Records provided below:

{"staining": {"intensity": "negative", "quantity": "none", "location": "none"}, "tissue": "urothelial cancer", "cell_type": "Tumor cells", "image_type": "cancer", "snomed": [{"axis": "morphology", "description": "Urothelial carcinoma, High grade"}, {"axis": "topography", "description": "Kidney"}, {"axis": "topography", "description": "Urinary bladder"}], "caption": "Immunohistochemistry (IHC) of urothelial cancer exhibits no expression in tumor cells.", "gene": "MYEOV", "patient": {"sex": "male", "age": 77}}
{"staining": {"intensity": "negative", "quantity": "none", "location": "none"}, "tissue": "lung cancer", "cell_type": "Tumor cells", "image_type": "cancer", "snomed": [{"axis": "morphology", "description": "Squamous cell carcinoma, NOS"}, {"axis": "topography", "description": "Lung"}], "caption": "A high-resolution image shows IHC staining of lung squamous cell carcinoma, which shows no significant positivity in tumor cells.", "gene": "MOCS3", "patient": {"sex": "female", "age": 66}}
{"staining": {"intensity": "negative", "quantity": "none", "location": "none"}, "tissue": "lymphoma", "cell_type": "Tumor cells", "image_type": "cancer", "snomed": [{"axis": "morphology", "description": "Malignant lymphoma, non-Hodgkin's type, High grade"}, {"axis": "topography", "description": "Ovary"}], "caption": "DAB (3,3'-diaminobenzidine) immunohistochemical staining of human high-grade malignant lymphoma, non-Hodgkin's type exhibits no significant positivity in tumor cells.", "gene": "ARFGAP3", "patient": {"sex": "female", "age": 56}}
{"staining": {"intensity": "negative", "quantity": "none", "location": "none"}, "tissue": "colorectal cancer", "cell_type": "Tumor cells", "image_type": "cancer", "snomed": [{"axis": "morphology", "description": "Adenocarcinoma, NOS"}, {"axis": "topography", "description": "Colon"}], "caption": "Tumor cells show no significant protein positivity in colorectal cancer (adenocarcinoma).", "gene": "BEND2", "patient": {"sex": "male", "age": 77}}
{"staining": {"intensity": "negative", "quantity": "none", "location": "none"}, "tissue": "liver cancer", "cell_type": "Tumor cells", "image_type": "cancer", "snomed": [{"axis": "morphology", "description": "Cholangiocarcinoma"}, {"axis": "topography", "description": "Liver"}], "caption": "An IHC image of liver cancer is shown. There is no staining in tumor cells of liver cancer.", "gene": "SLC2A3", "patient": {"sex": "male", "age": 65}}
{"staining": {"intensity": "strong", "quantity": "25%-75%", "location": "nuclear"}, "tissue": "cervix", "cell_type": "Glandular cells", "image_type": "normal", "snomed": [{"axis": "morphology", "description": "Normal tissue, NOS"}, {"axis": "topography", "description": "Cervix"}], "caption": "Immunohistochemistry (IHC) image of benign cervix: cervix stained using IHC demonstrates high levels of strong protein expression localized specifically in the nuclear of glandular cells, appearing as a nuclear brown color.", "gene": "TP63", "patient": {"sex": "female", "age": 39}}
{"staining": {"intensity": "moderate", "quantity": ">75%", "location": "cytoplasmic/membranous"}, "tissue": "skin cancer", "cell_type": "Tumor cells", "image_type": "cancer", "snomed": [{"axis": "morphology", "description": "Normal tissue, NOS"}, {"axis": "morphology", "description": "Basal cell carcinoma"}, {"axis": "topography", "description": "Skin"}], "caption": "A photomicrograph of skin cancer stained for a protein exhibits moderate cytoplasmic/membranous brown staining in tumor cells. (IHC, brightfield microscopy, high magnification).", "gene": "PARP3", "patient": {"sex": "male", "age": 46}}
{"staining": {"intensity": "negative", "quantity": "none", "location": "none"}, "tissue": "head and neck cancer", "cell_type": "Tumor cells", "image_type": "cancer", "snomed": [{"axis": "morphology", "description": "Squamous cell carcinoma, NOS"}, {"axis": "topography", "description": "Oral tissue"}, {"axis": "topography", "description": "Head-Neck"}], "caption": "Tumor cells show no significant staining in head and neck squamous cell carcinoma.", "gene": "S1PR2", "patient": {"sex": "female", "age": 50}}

End of Records provided.

Instructions to follow: Retype exactly the lines from the start of the entries through the one with "high-resolution image shows"; include both ends.

Output of the task:
{"staining": {"intensity": "negative", "quantity": "none", "location": "none"}, "tissue": "urothelial cancer", "cell_type": "Tumor cells", "image_type": "cancer", "snomed": [{"axis": "morphology", "description": "Urothelial carcinoma, High grade"}, {"axis": "topography", "description": "Kidney"}, {"axis": "topography", "description": "Urinary bladder"}], "caption": "Immunohistochemistry (IHC) of urothelial cancer exhibits no expression in tumor cells.", "gene": "MYEOV", "patient": {"sex": "male", "age": 77}}
{"staining": {"intensity": "negative", "quantity": "none", "location": "none"}, "tissue": "lung cancer", "cell_type": "Tumor cells", "image_type": "cancer", "snomed": [{"axis": "morphology", "description": "Squamous cell carcinoma, NOS"}, {"axis": "topography", "description": "Lung"}], "caption": "A high-resolution image shows IHC staining of lung squamous cell carcinoma, which shows no significant positivity in tumor cells.", "gene": "MOCS3", "patient": {"sex": "female", "age": 66}}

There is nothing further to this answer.